The sideline kick can only go forward? Unless, and they thought they nailed it with this stipulation, you're on the opponent's 13.
But what if I'm 15 metres out? What if I'm 20? What if there's a beautiful pass on to the other side of the pitch that opens the game up? What if I'm on my own 13 and everyone is marked up, I can't use the keeper anymore to get the game going?
This was not thought through. At least you hope it wasn't.
The offensive mark
Let's try this. It's a bit of craic seeing a ball go in and big men never get frees when they win possession at full forward because there's an unwritten rule that, because they're big, we can beat the shit out of them.
But this reward for catching a ball from the 20-metre line and in will also reward the same thing on the sideline. A 25-metre pass down the wing into a corner forward's chest will be a free kick now. Forwards don't need to take on defenders, free-takers become even more valuable and the game is slowed down every time someone catches it clean anywhere inside the 20'.
This rule is only worthwhile if you drew a circular zone around the posts.
But look forward to club referees trying to decide from 30 metres away if they were on or over the line when they caught it.
Grand. The black card isn't a harsh enough punishment on a team but if they were reduced to 14 players for 10 minutes it might be.
Don't ask why they've added in two yellows to now be a sin bin as well instead of a red.
And don't ask why they haven't tackled the real issue in all this, the actual black card rule. The more pressing matter here was to redefine it, to include cynical fouls like pulling a man back (and not requiring them to be brought to ground) and to put more pressure on referees to actually apply the black card rules.

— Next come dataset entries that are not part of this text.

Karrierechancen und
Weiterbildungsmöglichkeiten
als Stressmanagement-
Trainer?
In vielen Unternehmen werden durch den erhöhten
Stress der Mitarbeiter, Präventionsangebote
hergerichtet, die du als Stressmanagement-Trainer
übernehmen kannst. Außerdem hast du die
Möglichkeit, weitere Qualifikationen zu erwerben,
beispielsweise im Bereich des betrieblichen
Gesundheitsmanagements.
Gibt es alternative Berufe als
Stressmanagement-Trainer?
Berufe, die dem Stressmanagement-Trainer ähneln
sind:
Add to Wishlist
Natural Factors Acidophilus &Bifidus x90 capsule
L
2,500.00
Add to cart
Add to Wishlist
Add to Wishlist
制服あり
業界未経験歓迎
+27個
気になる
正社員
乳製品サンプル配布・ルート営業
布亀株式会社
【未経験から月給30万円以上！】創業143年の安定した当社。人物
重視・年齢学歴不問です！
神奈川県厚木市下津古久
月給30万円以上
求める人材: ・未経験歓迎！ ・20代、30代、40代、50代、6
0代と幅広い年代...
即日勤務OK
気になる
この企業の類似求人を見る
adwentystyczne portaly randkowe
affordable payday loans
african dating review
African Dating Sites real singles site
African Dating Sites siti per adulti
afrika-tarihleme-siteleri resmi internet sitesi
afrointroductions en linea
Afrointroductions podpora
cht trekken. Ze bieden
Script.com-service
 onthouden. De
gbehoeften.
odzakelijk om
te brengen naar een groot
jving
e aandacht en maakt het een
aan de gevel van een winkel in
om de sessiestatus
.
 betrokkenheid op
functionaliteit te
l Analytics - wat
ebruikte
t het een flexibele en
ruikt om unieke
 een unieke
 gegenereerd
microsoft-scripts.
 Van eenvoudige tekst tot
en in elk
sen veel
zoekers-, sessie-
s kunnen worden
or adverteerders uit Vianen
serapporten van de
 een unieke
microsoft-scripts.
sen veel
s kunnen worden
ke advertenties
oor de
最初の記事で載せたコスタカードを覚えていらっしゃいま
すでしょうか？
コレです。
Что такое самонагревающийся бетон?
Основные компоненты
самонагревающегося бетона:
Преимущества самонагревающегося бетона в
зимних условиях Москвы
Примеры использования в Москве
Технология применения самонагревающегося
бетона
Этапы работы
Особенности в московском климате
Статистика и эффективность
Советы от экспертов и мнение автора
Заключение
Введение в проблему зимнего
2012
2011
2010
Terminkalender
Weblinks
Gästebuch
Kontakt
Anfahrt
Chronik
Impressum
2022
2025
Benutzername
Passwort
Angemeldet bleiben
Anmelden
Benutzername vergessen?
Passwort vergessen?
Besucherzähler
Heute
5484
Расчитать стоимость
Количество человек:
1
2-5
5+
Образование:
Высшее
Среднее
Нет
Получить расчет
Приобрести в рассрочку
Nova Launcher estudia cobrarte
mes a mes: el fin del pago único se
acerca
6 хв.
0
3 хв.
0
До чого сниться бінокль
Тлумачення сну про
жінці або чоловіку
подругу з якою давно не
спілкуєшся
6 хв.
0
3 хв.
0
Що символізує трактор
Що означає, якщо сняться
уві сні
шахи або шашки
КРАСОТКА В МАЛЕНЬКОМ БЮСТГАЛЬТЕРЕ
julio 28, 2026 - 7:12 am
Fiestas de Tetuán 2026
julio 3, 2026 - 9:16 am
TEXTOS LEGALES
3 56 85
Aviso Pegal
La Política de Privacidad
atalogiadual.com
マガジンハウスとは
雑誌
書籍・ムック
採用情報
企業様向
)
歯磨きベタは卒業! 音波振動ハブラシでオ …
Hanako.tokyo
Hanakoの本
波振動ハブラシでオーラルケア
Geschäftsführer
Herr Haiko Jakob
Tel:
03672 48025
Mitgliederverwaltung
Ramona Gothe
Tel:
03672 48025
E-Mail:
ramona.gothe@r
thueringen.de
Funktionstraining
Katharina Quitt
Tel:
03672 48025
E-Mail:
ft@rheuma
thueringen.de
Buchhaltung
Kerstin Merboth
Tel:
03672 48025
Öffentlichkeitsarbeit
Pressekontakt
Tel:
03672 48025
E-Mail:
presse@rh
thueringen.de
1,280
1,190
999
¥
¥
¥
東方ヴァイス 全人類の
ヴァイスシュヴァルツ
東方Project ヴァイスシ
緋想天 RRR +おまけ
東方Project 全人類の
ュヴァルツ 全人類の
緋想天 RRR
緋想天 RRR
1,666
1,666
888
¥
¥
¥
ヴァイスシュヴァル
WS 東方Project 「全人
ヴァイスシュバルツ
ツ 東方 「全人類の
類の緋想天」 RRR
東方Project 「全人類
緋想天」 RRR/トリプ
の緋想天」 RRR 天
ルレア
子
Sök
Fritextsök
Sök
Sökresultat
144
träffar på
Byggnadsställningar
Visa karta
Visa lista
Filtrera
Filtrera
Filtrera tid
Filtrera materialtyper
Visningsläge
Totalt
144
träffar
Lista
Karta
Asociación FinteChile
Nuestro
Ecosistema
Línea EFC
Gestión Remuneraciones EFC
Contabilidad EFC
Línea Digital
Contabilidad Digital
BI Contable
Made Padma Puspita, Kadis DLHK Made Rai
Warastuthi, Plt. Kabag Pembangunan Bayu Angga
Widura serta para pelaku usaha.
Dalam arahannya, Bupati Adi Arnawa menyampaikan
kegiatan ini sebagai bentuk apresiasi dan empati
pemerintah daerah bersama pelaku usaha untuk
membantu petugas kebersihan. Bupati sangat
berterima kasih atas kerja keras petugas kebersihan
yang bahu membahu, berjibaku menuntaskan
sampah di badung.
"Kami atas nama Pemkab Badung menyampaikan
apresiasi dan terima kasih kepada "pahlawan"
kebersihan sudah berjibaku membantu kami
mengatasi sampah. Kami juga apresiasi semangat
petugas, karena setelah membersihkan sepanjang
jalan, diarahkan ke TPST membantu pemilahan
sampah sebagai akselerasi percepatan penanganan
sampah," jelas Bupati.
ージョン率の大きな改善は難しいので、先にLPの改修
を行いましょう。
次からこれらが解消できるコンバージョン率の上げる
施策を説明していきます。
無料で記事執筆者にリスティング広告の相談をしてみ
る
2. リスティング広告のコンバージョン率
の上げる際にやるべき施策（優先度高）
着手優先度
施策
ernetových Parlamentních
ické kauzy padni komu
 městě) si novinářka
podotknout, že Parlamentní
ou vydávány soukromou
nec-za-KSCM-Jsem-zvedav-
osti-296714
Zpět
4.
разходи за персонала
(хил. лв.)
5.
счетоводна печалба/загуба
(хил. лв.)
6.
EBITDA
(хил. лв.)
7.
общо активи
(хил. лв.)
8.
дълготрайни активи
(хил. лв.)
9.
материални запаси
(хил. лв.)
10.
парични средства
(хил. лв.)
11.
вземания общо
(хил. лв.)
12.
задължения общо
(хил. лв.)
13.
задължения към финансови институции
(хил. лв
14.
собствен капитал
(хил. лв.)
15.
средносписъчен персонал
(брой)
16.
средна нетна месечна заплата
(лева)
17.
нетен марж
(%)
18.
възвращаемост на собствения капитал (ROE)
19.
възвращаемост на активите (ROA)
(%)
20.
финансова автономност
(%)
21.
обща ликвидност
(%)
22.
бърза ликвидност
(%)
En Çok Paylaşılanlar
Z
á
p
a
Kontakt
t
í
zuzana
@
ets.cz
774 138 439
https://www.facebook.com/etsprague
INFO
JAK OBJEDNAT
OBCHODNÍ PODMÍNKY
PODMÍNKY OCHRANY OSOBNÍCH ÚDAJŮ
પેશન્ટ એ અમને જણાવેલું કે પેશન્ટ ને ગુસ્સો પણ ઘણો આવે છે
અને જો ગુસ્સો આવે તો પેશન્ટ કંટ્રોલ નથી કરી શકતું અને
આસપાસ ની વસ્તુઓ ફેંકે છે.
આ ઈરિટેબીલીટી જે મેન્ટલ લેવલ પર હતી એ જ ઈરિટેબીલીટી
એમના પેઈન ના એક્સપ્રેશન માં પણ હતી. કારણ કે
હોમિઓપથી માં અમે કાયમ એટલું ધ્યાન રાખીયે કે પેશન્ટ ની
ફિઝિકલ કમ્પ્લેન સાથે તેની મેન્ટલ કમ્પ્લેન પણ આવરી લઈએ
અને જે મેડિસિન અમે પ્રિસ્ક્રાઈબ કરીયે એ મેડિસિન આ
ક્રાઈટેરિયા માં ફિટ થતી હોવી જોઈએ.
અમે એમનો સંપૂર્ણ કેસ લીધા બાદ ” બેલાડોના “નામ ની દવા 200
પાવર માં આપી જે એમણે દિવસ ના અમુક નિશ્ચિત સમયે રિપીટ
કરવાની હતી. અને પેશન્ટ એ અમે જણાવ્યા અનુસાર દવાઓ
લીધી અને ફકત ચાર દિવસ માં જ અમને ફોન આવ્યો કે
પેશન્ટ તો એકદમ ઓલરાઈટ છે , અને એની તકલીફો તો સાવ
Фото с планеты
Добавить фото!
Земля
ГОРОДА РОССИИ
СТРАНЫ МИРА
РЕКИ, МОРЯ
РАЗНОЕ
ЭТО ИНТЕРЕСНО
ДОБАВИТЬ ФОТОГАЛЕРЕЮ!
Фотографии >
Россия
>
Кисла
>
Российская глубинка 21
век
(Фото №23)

2 v 2 between the two 45s for kickouts
Lifted straight, wholly and unashamedly with all its shortcomings from a Joe Brolly article two years ago.
Making it 2 v 2 for kickouts in a 54.5 x 88 metre area will completely redefine the midfield position overnight.
If you had any sense, you'd play your nippiest men in there now to sprint into space - whatever space you want - and win the ball, carry it straight up to the forward line and get a shot away. If you have a keeper who can kick it beyond the 45' and two sharp movers, you should never lose a kickout again.
Whilst this rule thinks it will recreate the classic high fielding contest, as if teams wouldn't just use all that space, it doesn't - yet again, of course - consider other practical elements either of how it would actually pan out right down to Junior C.
What if there's a big wind and hitting the 45' is actually not possible?
What if you're a shit kicker and actually can't hit the 45' any time?
What if you scuff it?
What if a player encroaches at either side? How is this actually going to be policed at club level?
And why is this here anyway when it's going to change the game as we know it?
These aren't tweaks to any old game, these would completely uproot the most loved game in the country.
They wouldn't just fundamentally change Gaelic football but they'd also create more problems than they'd solve and bring about even more nightmares for club players because the majority of people who play the sport - "the lifeblood" - weren't thought of at all when this committee got together in panic because Joe Brolly said he didn't enjoy an inter-county game.